> Exercise details:
A verbatim copy of the data is wanted, minus any picture in it.

> Dataset:

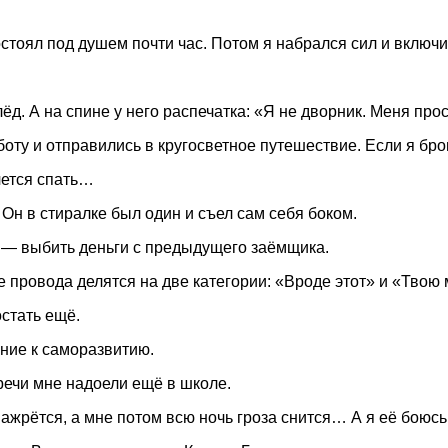
остоял под душем почти час. Потом я набрался сил и включи
ёд. А на спине у него распечатка: «Я не дворник. Меня про
оту и отправились в кругосветное путешествие. Если я брош
очется спать…
н в стиралке был один и съел сам себя боком.
 — выбить деньги с предыдущего заёмщика.
е провода делятся на две категории: «Вроде этот» и «Твою 
остать ещё.
ние к саморазвитию.
тречи мне надоели ещё в школе.
нажрётся, а мне потом всю ночь гроза снится… А я её боюсь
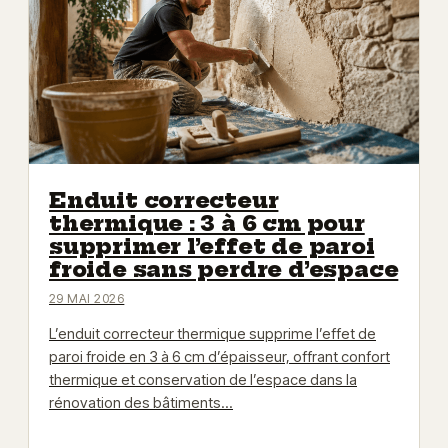
Enduit correcteur
thermique : 3 à 6 cm pour
supprimer l’effet de paroi
froide sans perdre d’espace
29 MAI 2026
L’enduit correcteur thermique supprime l’effet de
paroi froide en 3 à 6 cm d’épaisseur, offrant confort
thermique et conservation de l’espace dans la
rénovation des bâtiments…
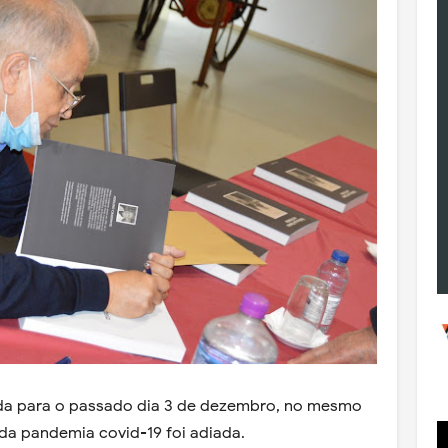
da para o passado dia 3 de dezembro, no mesmo
 da pandemia covid-19 foi adiada.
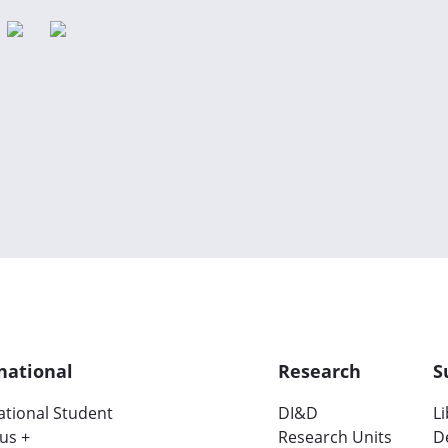
national
Research
S
ational Student
DI&D
L
us +
Research Units
D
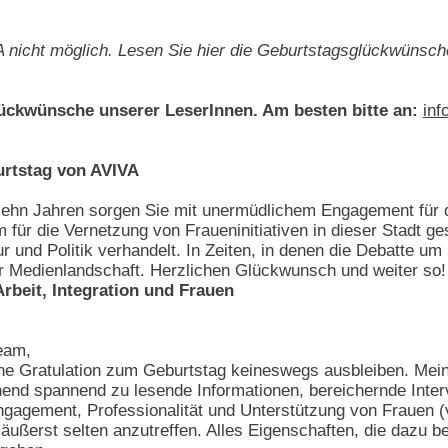
 nicht möglich. Lesen Sie hier die Geburtstagsglückwünsche
ückwünsche unserer LeserInnen. Am besten bitte an:
inf
urtstag von AVIVA
izehn Jahren sorgen Sie mit unermüdlichem Engagement für 
 für die Vernetzung von Fraueninitiativen in dieser Stadt g
 und Politik verhandelt. In Zeiten, in denen die Debatte u
er Medienlandschaft. Herzlichen Glückwunsch und weiter so!
Arbeit, Integration und Frauen
eam,
ine Gratulation zum Geburtstag keineswegs ausbleiben. Mei
end spannend zu lesende Informationen, bereichernde Inter
gagement, Professionalität und Unterstützung von Frauen (vo
ußerst selten anzutreffen. Alles Eigenschaften, die dazu bei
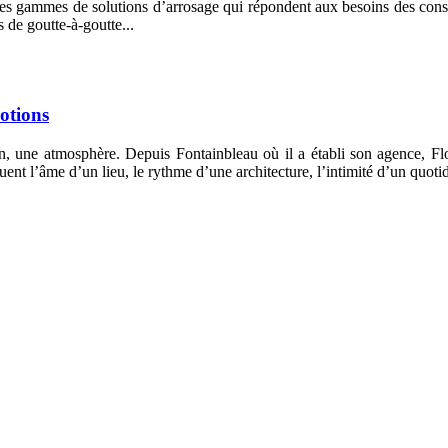
s gammes de solutions d’arrosage qui répondent aux besoins des cons
 de goutte-à-goutte...
motions
ion, une atmosphère. Depuis Fontainbleau où il a établi son agence, F
ent l’âme d’un lieu, le rythme d’une architecture, l’intimité d’un quoti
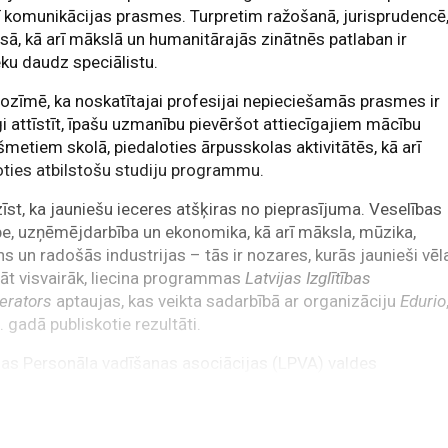
ī komunikācijas prasmes. Turpretim ražošanā, jurisprudencē
sā, kā arī mākslā un humanitārajās zinātnēs patlaban ir
eku daudz speciālistu.
ozīmē, ka noskatītajai profesijai nepieciešamās prasmes ir
gi attīstīt, īpašu uzmanību pievēršot attiecīgajiem mācību
šmetiem skolā, piedaloties ārpusskolas aktivitātēs, kā arī
oties atbilstošu studiju programmu.
īst, ka jauniešu ieceres atšķiras no pieprasījuma. Veselības
e, uzņēmējdarbība un ekonomika, kā arī māksla, mūzika,
ns un radošās industrijas – tās ir nozares, kurās jaunieši vēl
āt visvairāk, liecina programmas
Latvijas Izglītības
lerators
aptaujas, kas veikta sadarbībā ar organizāciju
Edurio
 gadā publiskotie rezultāti.
jas Personāla vadīšanas asociācijas (LPVA) valdes
šsēdētāja Eva Selga uzsver, ka, uzsākot darba gaitas, svarīgi 
st – studiju laiks ir beidzies un sākas pieaugušo dzīve. Viņa
ojusi, ka jaunieši nereti pret pāreju uz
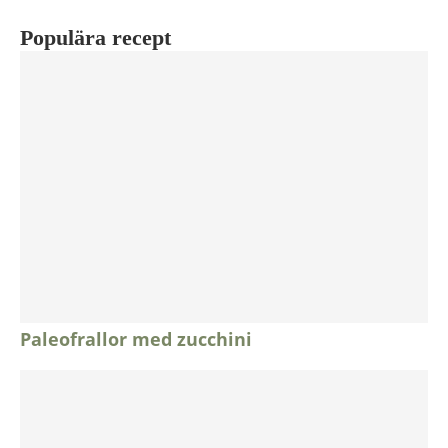
Populära recept
Paleofrallor med zucchini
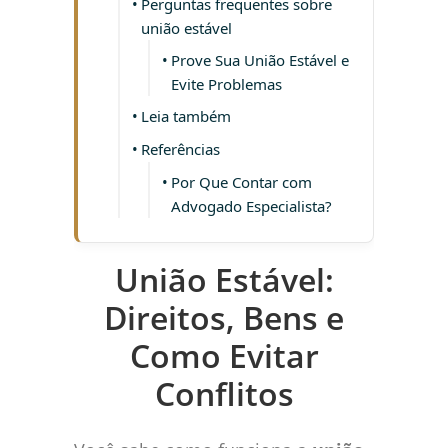
Perguntas frequentes sobre
união estável
Prove Sua União Estável e
Evite Problemas
Leia também
Referências
Por Que Contar com
Advogado Especialista?
União Estável:
Direitos, Bens e
Como Evitar
Conflitos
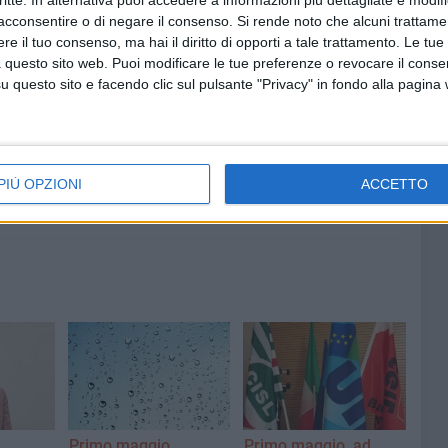
critte. In alternativa puoi accedere a informazioni più dettagliate e modif
acconsentire o di negare il consenso.
Si rende noto che alcuni trattamen
e il tuo consenso, ma hai il diritto di opporti a tale trattamento. Le tue
 questo sito web. Puoi modificare le tue preferenze o revocare il conse
questo sito e facendo clic sul pulsante "Privacy" in fondo alla pagina
7 AGOSTO 2026
 Mino
Festa patronale, il programma
ccella:
completo di venerdì 7 agosto
PIÙ OPZIONI
ACCETTO
Primo maggio,
Primo maggio, ad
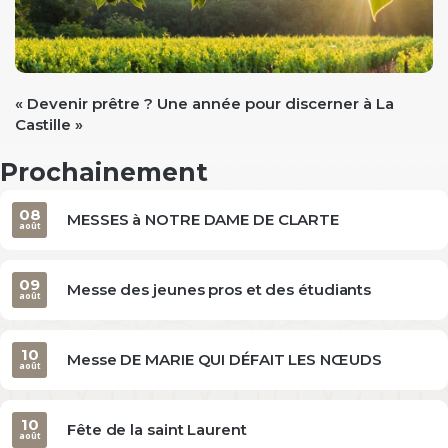
evious
« Devenir prêtre ? Une année pour discerner à La
Castille »
Prochainement
08
MESSES à NOTRE DAME DE CLARTE
août
09
Messe des jeunes pros et des étudiants
août
10
Messe DE MARIE QUI DÉFAIT LES NŒUDS
août
10
Fête de la saint Laurent
août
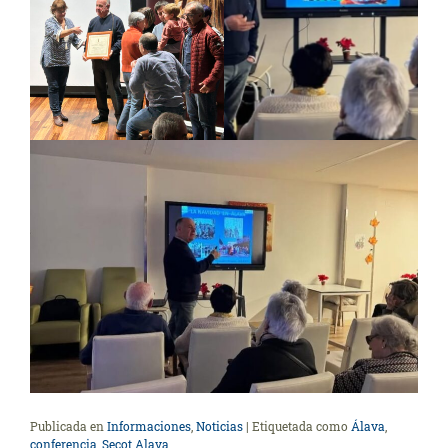
Publicada en
Informaciones
,
Noticias
|
Etiquetada como
Álava
,
conferencia
,
Secot Alava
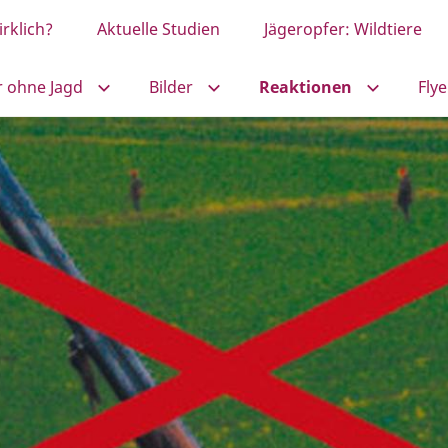
rklich?
Aktuelle Studien
Jägeropfer: Wildtiere
r ohne Jagd
Bilder
Reaktionen
Flye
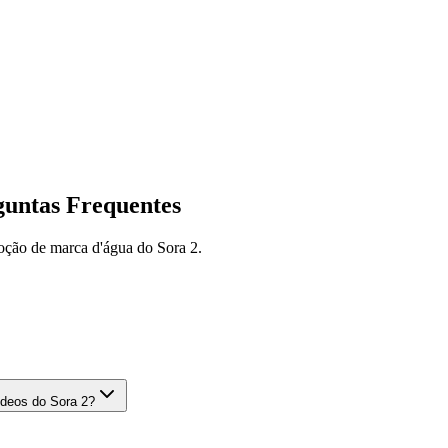
guntas Frequentes
moção de marca d'água do Sora 2.
ídeos do Sora 2?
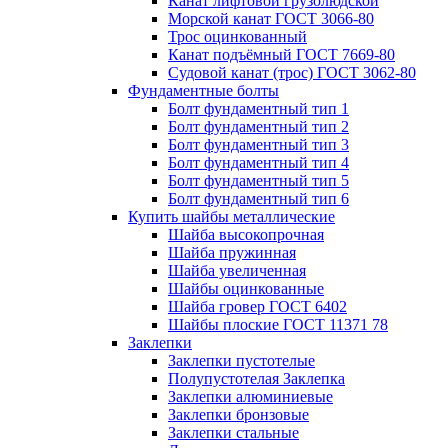
Канат лифтовой грузолюдской
Морской канат ГОСТ 3066-80
Трос оцинкованный
Канат подъёмный ГОСТ 7669-80
Судовой канат (трос) ГОСТ 3062-80
Фундаментные болты
Болт фундаментный тип 1
Болт фундаментный тип 2
Болт фундаментный тип 3
Болт фундаментный тип 4
Болт фундаментный тип 5
Болт фундаментный тип 6
Купить шайбы металлические
Шайба высокопрочная
Шайба пружинная
Шайба увеличенная
Шайбы оцинкованные
Шайба гровер ГОСТ 6402
Шайбы плоские ГОСТ 11371 78
Заклепки
Заклепки пустотелые
Полупустотелая Заклепка
Заклепки алюминиевые
Заклепки бронзовые
Заклепки стальные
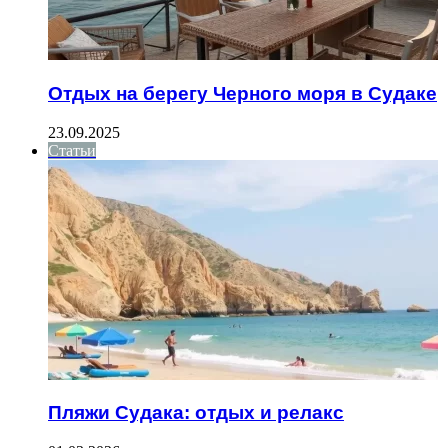
Отдых на берегу Черного моря в Судаке
23.09.2025
Статьи
Пляжи Судака: отдых и релакс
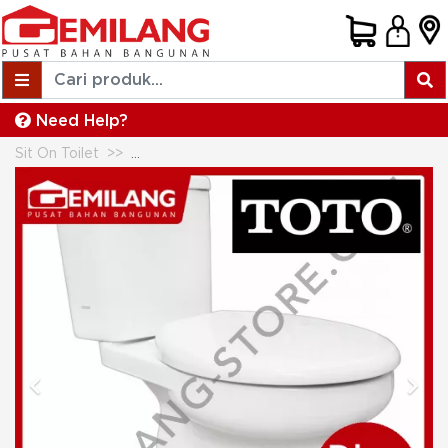
Need Help?
Sit On Toilet
TOTO CLOSET DUDUK CW 422-81 + TC 505
Previous
Next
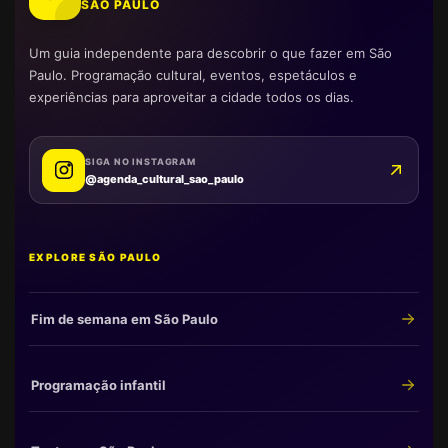
SÃO PAULO
Um guia independente para descobrir o que fazer em São
Paulo. Programação cultural, eventos, espetáculos e
experiências para aproveitar a cidade todos os dias.
SIGA NO INSTAGRAM
@agenda_cultural_sao_paulo
EXPLORE SÃO PAULO
Fim de semana em São Paulo
Programação infantil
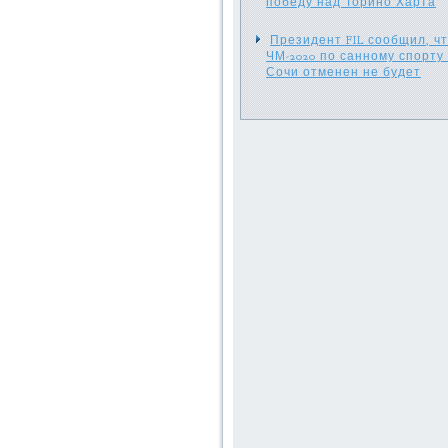
победу над Торино Харта
Президент FIL сообщил, ч
ЧМ-2020 по санному спорту 
Сочи отменен не будет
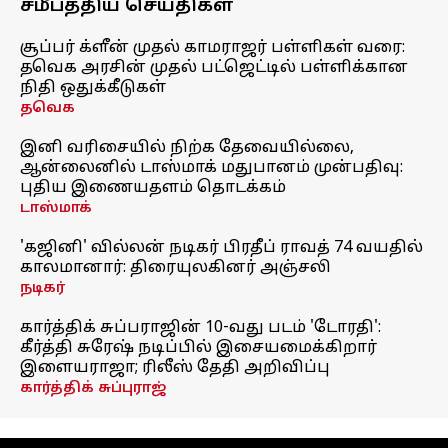
சமீபத்திய செய்திகள்
சூப்பர் க்ளீன் முதல் காமராஜர் பள்ளிகள் வரை:
தவெக அரசின் முதல் பட்ஜெட்டில் பள்ளிக்கான
நிதி ஒதுக்கீடுகள்
தவெக
இனி வரிசையில் நிற்க தேவையில்லை,
ஆன்லைனில் டாஸ்மாக் மதுபானம் முன்பதிவு:
புதிய இணையதளம் தொடக்கம்
டாஸ்மாக்
'கஜினி' வில்லன் நடிகர் பிரதீப் ராவத் 74 வயதில்
காலமானார்: திரையுலகினர் அஞ்சலி
நடிகர்
கார்த்திக் சுப்பராஜின் 10-வது படம் 'டோரதி':
கீர்த்தி சுரேஷ் நடிப்பில் இசையமைக்கிறார்
இளையராஜா; ரிலீஸ் தேதி அறிவிப்பு
கார்த்திக் சுப்புராஜ்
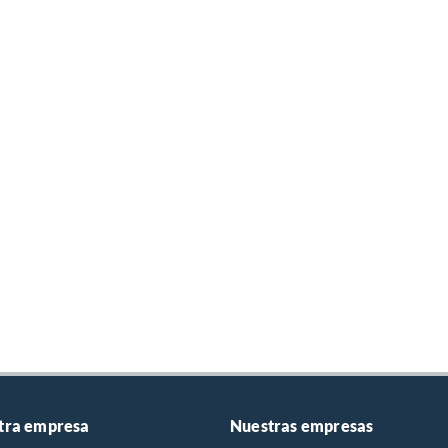
tra empresa
Nuestras empresas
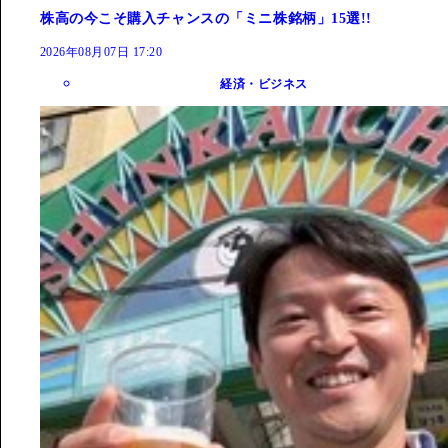
株高の今こそ購入チャンスの「ミニ株銘柄」15選!!
2026年08月07日 17:20
経済・ビジネス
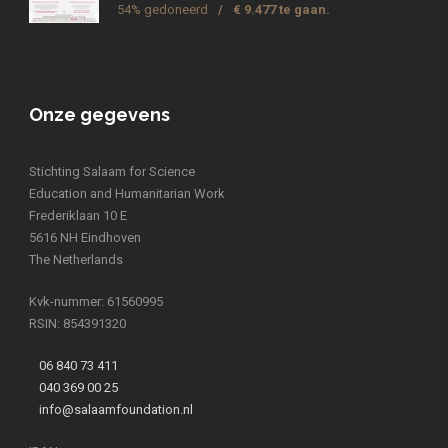
54% gedoneerd
/
€ 9.477 te gaan.
Onze gegevens
Stichting Salaam for Science
Education and Humanitarian Work
Frederiklaan 10 E
5616 NH Eindhoven
The Netherlands
Kvk-nummer: 61560995
RSIN: 854391320
06 840 73 411
040 369 00 25
info@salaamfoundation.nl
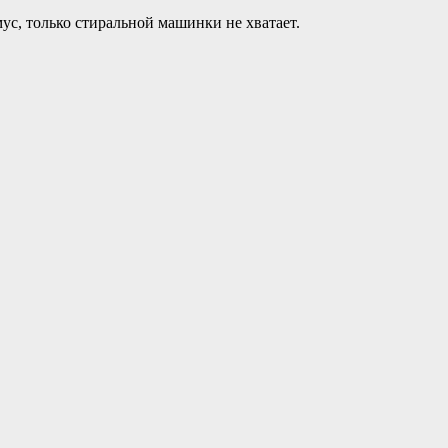
ус, только стиральной машинки не хватает.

> Task answer:
остоял под душем почти час. Потом я набрался сил и включи
ёд. А на спине у него распечатка: «Я не дворник. Меня про
оту и отправились в кругосветное путешествие. Если я брош
очется спать…
н в стиралке был один и съел сам себя боком.
 — выбить деньги с предыдущего заёмщика.
е провода делятся на две категории: «Вроде этот» и «Твою 
остать ещё.
ние к саморазвитию.
тречи мне надоели ещё в школе.
нажрётся, а мне потом всю ночь гроза снится… А я её боюсь
Enduit correcteur
thermique : 3 à 6 cm pour
supprimer l’effet de paroi
froide sans perdre d’espace
29 MAI 2026
L’enduit correcteur thermique supprime l’effet de
paroi froide en 3 à 6 cm d’épaisseur, offrant confort
thermique et conservation de l’espace dans la
rénovation des bâtiments…
da para o passado dia 3 de dezembro, no mesmo
 da pandemia covid-19 foi adiada.
national
Research
S
ational Student
DI&D
L
us +
Research Units
D
 nicht möglich. Lesen Sie hier die Geburtstagsglückwünsche
ückwünsche unserer LeserInnen. Am besten bitte an:
inf
urtstag von AVIVA
izehn Jahren sorgen Sie mit unermüdlichem Engagement für 
 für die Vernetzung von Fraueninitiativen in dieser Stadt g
 und Politik verhandelt. In Zeiten, in denen die Debatte u
er Medienlandschaft. Herzlichen Glückwunsch und weiter so!
Arbeit, Integration und Frauen
eam,
ine Gratulation zum Geburtstag keineswegs ausbleiben. Mei
end spannend zu lesende Informationen, bereichernde Inter
gagement, Professionalität und Unterstützung von Frauen (vo
ußerst selten anzutreffen. Alles Eigenschaften, die dazu bei
s gammes de solutions d’arrosage qui répondent aux besoins des cons
 de goutte-à-goutte...
motions
ion, une atmosphère. Depuis Fontainbleau où il a établi son agence, F
ent l’âme d’un lieu, le rythme d’une architecture, l’intimité d’un quoti
ī komunikācijas prasmes. Turpretim ražošanā, jurisprudencē
sā, kā arī mākslā un humanitārajās zinātnēs patlaban ir
eku daudz speciālistu.
ozīmē, ka noskatītajai profesijai nepieciešamās prasmes ir
gi attīstīt, īpašu uzmanību pievēršot attiecīgajiem mācību
šmetiem skolā, piedaloties ārpusskolas aktivitātēs, kā arī
oties atbilstošu studiju programmu.
īst, ka jauniešu ieceres atšķiras no pieprasījuma. Veselības
e, uzņēmējdarbība un ekonomika, kā arī māksla, mūzika,
ns un radošās industrijas – tās ir nozares, kurās jaunieši vēl
āt visvairāk, liecina programmas
Latvijas Izglītības
lerators
aptaujas, kas veikta sadarbībā ar organizāciju
Edurio
 gadā publiskotie rezultāti.
jas Personāla vadīšanas asociācijas (LPVA) valdes
šsēdētāja Eva Selga uzsver, ka, uzsākot darba gaitas, svarīgi 
st – studiju laiks ir beidzies un sākas pieaugušo dzīve. Viņa
ojusi, ka jaunieši nereti pret pāreju uz
Populära recept
Paleofrallor med zucchini
Perguntas frequentes sobre
união estável
Prove Sua União Estável e
Evite Problemas
Leia também
Referências
Por Que Contar com
Advogado Especialista?
União Estável:
Direitos, Bens e
Como Evitar
Conflitos
critte. In alternativa puoi accedere a informazioni più dettagliate e modif
acconsentire o di negare il consenso.
Si rende noto che alcuni trattamen
e il tuo consenso, ma hai il diritto di opporti a tale trattamento. Le tue
 questo sito web. Puoi modificare le tue preferenze o revocare il conse
questo sito e facendo clic sul pulsante "Privacy" in fondo alla pagina
7 AGOSTO 2026
 Mino
Festa patronale, il programma
ccella:
completo di venerdì 7 agosto
PIÙ OPZIONI
ACCETTO
Primo maggio,
Primo maggio, ad
evious
« Devenir prêtre ? Une année pour discerner à La
Castille »
Prochainement
08
MESSES à NOTRE DAME DE CLARTE
août
09
Messe des jeunes pros et des étudiants
août
10
Messe DE MARIE QUI DÉFAIT LES NŒUDS
août
10
Fête de la saint Laurent
août
Publicada en
Informaciones
,
Noticias
|
Etiquetada como
Álava
,
conferencia
,
Secot Alava
rklich?
Aktuelle Studien
Jägeropfer: Wildtiere
r ohne Jagd
Bilder
Reaktionen
Flye
guntas Frequentes
moção de marca d'água do Sora 2.
ídeos do Sora 2?
Канат лифтовой грузолюдской
Морской канат ГОСТ 3066-80
Трос оцинкованный
Канат подъёмный ГОСТ 7669-80
Судовой канат (трос) ГОСТ 3062-80
Фундаментные болты
Болт фундаментный тип 1
Болт фундаментный тип 2
Болт фундаментный тип 3
Болт фундаментный тип 4
Болт фундаментный тип 5
Болт фундаментный тип 6
Купить шайбы металлические
Шайба высокопрочная
Шайба пружинная
Шайба увеличенная
Шайбы оцинкованные
Шайба гровер ГОСТ 6402
Шайбы плоские ГОСТ 11371 78
Заклепки
Заклепки пустотелые
Полупустотелая Заклепка
Заклепки алюминиевые
Заклепки бронзовые
Заклепки стальные
Отдых на берегу Черного моря в Судаке
23.09.2025
Статьи
Пляжи Судака: отдых и релакс
Need Help?
Sit On Toilet
TOTO CLOSET DUDUK CW 422-81 + TC 505
Previous
Next
SÃO PAULO
Um guia independente para descobrir o que fazer em São
Paulo. Programação cultural, eventos, espetáculos e
experiências para aproveitar a cidade todos os dias.
SIGA NO INSTAGRAM
@agenda_cultural_sao_paulo
EXPLORE SÃO PAULO
Fim de semana em São Paulo
Programação infantil
победу над Торино Харта
Президент FIL сообщил, ч
ЧМ-2020 по санному спорту 
Сочи отменен не будет
சமீபத்திய செய்திகள்
சூப்பர் க்ளீன் முதல் காமராஜர் பள்ளிகள் வரை:
தவெக அரசின் முதல் பட்ஜெட்டில் பள்ளிக்கான
நிதி ஒதுக்கீடுகள்
தவெக
இனி வரிசையில் நிற்க தேவையில்லை,
ஆன்லைனில் டாஸ்மாக் மதுபானம் முன்பதிவு:
புதிய இணையதளம் தொடக்கம்
டாஸ்மாக்
'கஜினி' வில்லன் நடிகர் பிரதீப் ராவத் 74 வயதில்
காலமானார்: திரையுலகினர் அஞ்சலி
நடிகர்
கார்த்திக் சுப்பராஜின் 10-வது படம் 'டோரதி':
கீர்த்தி சுரேஷ் நடிப்பில் இசையமைக்கிறார்
இளையராஜா; ரிலீஸ் தேதி அறிவிப்பு
கார்த்திக் சுப்புராஜ்
tra empresa
Nuestras empresas
株高の今こそ購入チャンスの「ミニ株銘柄」15選!!
2026年08月07日 17:20
経済・ビジネス
54% gedoneerd
/
€ 9.477 te gaan.
Onze gegevens
Stichting Salaam for Science
Education and Humanitarian Work
Frederiklaan 10 E
5616 NH Eindhoven
The Netherlands
Kvk-nummer: 61560995
RSIN: 854391320
06 840 73 411
040 369 00 25
info@salaamfoundation.nl
ус, только стиральной машинки не хватает.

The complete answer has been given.